On Yom HaShoah, a student can still hear a Holocaust survivor, hear the words Auschwitz, 6 million and still not understand what was lost or why it matters. This is a failure of education. As there are only a limited number of Holocaust survivors still alive, we will gather, light candles and speak about remembrance. But we should also ask a harder question: what, exactly, are we teaching, and who is deciding how it is taught?  But the harder truth is this if so many people misunderstand the Holocaust, the failure is not only theirs, it is ours.

Despite decades of investment, conferences and institutional visibility, Holocaust education and Jewish responses to antisemitism reveal a systemic failure, both educationally and morally. Across organizations in North America, too many of those responsible for shaping Holocaust education are not equipped to teach it. They lack the content knowledge and the pedagogical foundation required to present it to students in a meaningful way. Yet they are often the ones making the decisions.

Holocaust education is too frequently shaped not by trained educators or scholars, but by donors, institutional leaders and networks of influence. In many cases, authority is assumed through proximity. being a descendant of survivors, a communal leader or a financial supporter, rather than through demonstrated expertise in teaching and learning. Emotion is elevated over pedagogy and empathy is treated as a substitute for education. This didn’t happen by accident. It reflects how we’ve allowed the Holocaust to be taught and presented.  

In my own work, I have encountered self-proclaimed Holocaust educators affiliated with major memorials and museums who could not clearly define the word “genocide,” or who presented historically inaccurate information to the public. I have also met individuals who, after reading People Love Dead Jews, believed that this alone made them qualified to speak with authority on Holocaust education. These are not isolated lapses. They point to a deeper failure to establish who is qualified to teach the Holocaust and who is not. The result is a system in which remembrance replaces instruction, and moral performance replaces moral literacy.

This distinction matters now more than ever. Amid rising global antisemitism and recent violent attacks in the United States and abroad, institutions often default to a memorial-first response and prioritizing symbolic gestures over the harder work of education. Holocaust memory becomes visible and emotionally powerful, but often detached from historical depth and pedagogical clarity. One recent example illustrates the stakes. A Holocaust memorial in Florida chose to engrave the names of victims of the October 7 Hamas attacks alongside those of Holocaust victims. October 7 marks a horrific moment in modern Jewish history. Merging it physically and symbolically with the Holocaust collapses distinct histories into a single narrative and risks obscuring both. Holocaust memorials were never intended to function only as spaces of mourning. They were built as warnings about the dangers of intolerance, indifference and moral failure. As Elie Wiesel wrote, “the opposite of love is not hate, it is indifference.” That warning depends on clarity, not conflation. The timing of remembrance also matters. Memorialization should not be a race. Holocaust memory should never be reduced to being first.

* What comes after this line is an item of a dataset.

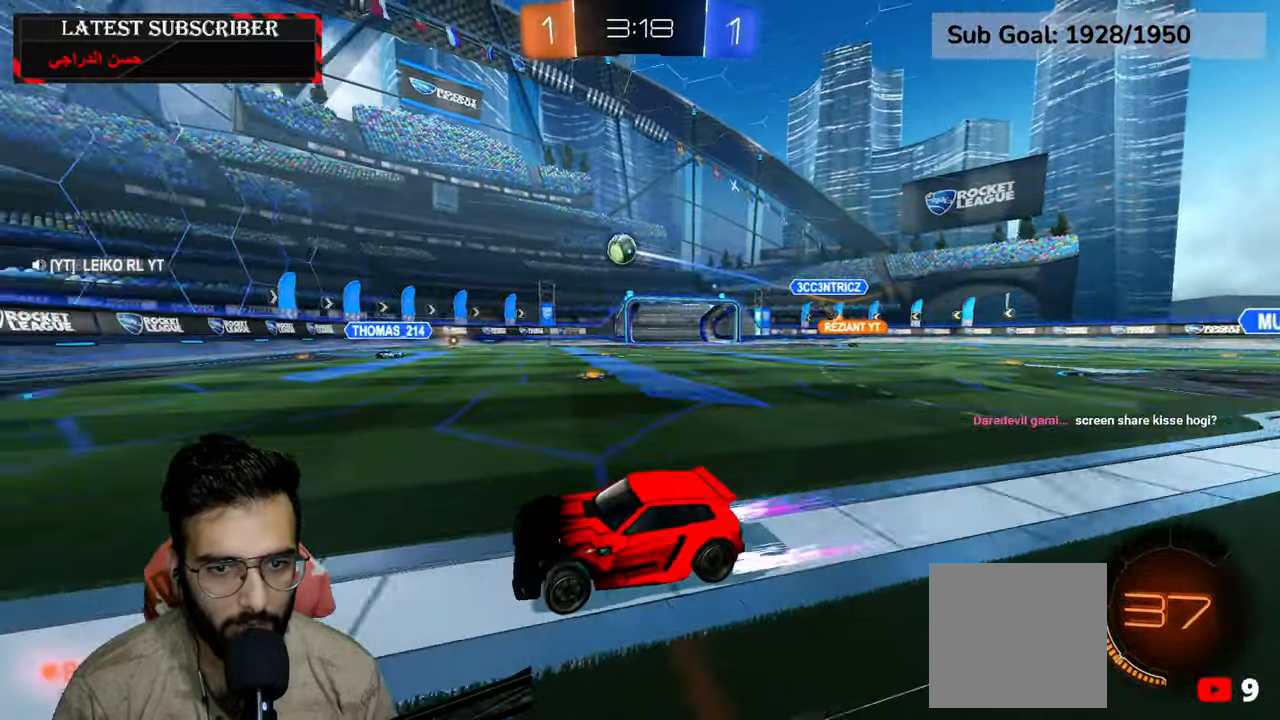
{"dt_ms": 500, "buttons": ["B", "R1"], "left_stick": "down-left", "right_stick": "center", "events": [[84, "left_stick", "down-right"], [117, "B", "down"], [217, "left_stick", "center"], [234, "B", "up"], [400, "left_stick", "down-right"], [467, "B", "down"], [467, "left_stick", "down-left"]]}
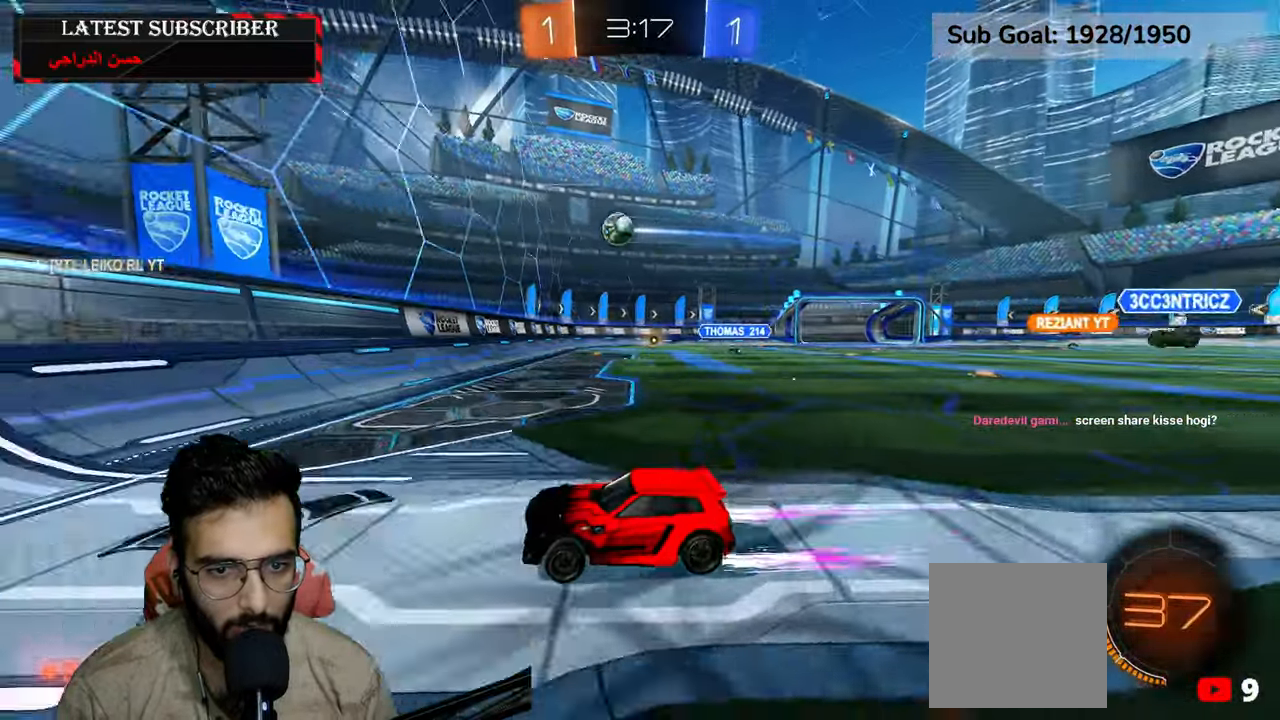
{"dt_ms": 500, "buttons": ["R1"], "left_stick": "down-left", "right_stick": "center", "events": [[50, "B", "up"], [150, "B", "down"], [217, "B", "up"]]}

There are also consequences for education. Public schools are already cautious when addressing Israel, antisemitism and genocide. In a polarized climate, when a Holocaust memorial is perceived as a site of contemporary political meaning rather than historical study, educators may hesitate to bring students at all. The issue is not whether institutions care. It is whether they are prepared to teach. Memorials can teach, but they cannot replace education. Teaching requires content knowledge, pedagogical skill and the ability to translate complex history for a new generation. Without that, remembrance becomes repetitive without understanding.

On Yom HaShoah, as the generation of survivors disappears, the responsibility shifts fully to those who teach. If Holocaust education continues to be shaped by influence rather than expertise, by symbolism rather than scholarship, then its meaning will erode. The Holocaust was not only a tragedy to be remembered. It was a warning to be understood. If we fail to teach it with clarity and discipline, remembrance itself risks becoming another form of forgetting. The problem is not simply that people misunderstand the Holocaust. It is that leaders, and too many self-proclaimed educators, some with only minimal knowledge and or brief exposure, have allowed it to be misunderstood.